第四章 エクトプラズムの洞窟

第17話 アイザック探検団

 EMETHプロジェクト試験運用開始から二週間後。


 エクトプラズムの洞窟に近い宿場町、リーシェと呼ばれるこの町にアルケミナたちが辿り着いたのは、夕暮れ時だった。


 薄茶色の土を踏みしめ、温まった空気を肌で感じ取ったクルスは、道端で立ち止まった。その隣には、地図を広げているアルケミナの姿がある。

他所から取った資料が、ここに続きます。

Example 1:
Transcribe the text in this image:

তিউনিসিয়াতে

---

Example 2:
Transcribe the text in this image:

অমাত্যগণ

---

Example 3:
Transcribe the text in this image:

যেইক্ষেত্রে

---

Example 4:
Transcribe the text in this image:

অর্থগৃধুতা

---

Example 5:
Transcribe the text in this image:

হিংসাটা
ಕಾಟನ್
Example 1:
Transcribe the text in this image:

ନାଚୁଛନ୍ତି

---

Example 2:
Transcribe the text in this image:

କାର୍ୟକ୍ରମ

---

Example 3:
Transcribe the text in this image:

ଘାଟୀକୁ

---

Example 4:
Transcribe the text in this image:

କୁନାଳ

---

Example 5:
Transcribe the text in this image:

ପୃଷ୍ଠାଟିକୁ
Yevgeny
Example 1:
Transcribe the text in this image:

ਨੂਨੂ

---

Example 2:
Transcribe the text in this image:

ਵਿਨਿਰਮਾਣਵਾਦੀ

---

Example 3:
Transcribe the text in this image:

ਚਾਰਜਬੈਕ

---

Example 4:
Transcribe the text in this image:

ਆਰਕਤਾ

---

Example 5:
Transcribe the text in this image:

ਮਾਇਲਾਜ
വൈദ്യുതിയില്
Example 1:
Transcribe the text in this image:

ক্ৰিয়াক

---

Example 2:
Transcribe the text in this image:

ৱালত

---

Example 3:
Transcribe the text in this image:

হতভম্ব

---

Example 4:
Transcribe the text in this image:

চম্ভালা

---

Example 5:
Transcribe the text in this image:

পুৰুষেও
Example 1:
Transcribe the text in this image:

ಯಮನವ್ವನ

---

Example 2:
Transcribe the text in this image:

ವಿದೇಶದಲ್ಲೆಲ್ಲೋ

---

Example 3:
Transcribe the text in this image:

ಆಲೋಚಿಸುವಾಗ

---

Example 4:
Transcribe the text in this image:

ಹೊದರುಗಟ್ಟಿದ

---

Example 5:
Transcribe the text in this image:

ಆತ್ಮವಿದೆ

「今からエクトプラズムの洞窟を探検するのは自殺行為。夜はエクトプラズムの洞窟を住処にするモンスターが凶暴化する。もうすぐ日が暮れるから、宿で情報収集を行う。エクトプラズムの洞窟の地図も入手しておきたい」

 こんなアルケミナの意見に「賛成です」とクルスは明るい表情で即答した。

 一方でアルケミナは相変わらずの無表情で助手の顔を見上げた。

「嬉しそう?」

「だって、宿に泊まるなんて、この旅初めてのことですよ! いつも野宿ですから。それで、宿はどこですか?」

「……案内する」

 短く答えたアルケミナは、一歩を踏み出した。

 そんな幼女の後ろを、巨乳少女がワクワクしながら追いかける。

 

 そして、五分ほど真っすぐ進み、辿り着いたその宿は四階建ての煉瓦造りの建物だった。屋根の色は派手な金色に輝き、高級感が漂うような外装に、多くの人々は見惚れた。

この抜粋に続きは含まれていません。